Die Videothek ist tot – lang lebe die Videothek!
Das Videotheken-Sterben ist so gut wie rum – denn kaum eine konnte sich bis heute halten. Und wenn doch, dann wird in vielen Fällen Corona wohl sein Übriges tun. Manche werden aber auch das überleben, vielleicht sogar eine in eurer Nähe. Und dann könnte „The Last Blockbuster“ der Film sein, der euch dazu bewegt, vielleicht mal vorbeizuschauen, zu fachsimpeln, einen Film zu leihen oder einfach nur verträumt durch die Gänge zu streifen. Sei es zum ersten oder zum letzten Mal.
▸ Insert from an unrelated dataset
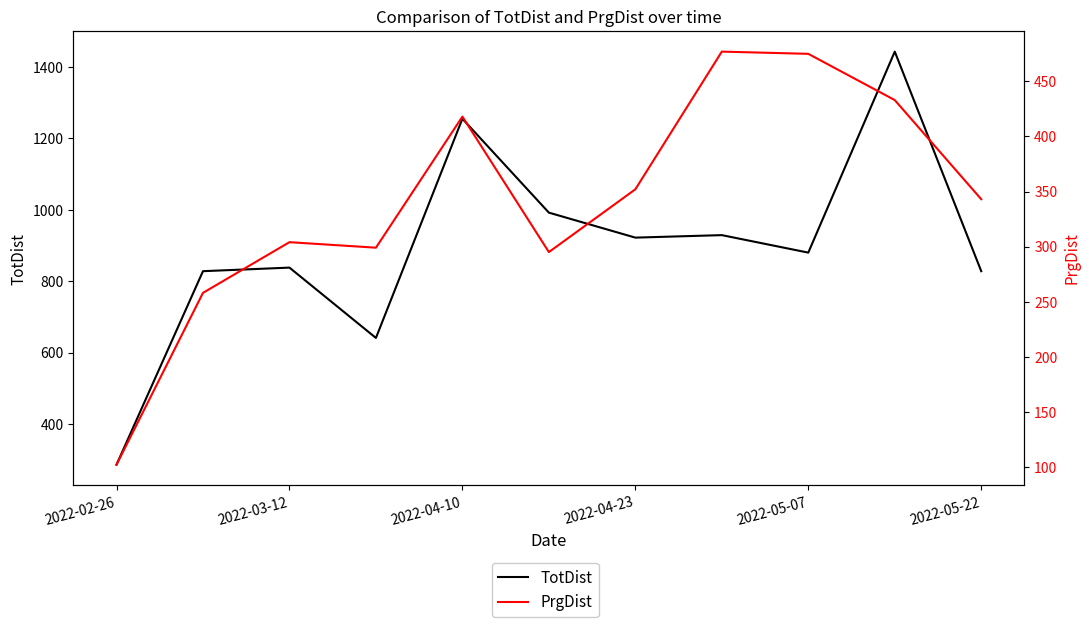

How many interior local peaks does the PrgDist series have?

3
Es ist so traurig wie passend zu gleich, dass ausgerechnet ein Film über das Ende der Videotheken-Ära direkt als Stream erscheint. Wenn er den ein oder anderen aber nicht nur in Erinnerungen schwelgen lässt, sondern vielleicht auch wieder mal in eine Videothek lockt, haben sich die Streaming-Kosten schon gelohnt. Und selbst wenn nicht: Die knapp 90-minütige Zeitreise zurück in eine Welt, in der Filme noch zurückgespult werden mussten und eine geheimnisvolle Doppeltür die Pforte ins Reich des Verbotenen war, ist jeden einzelnen Cent der Leihgebühr wert.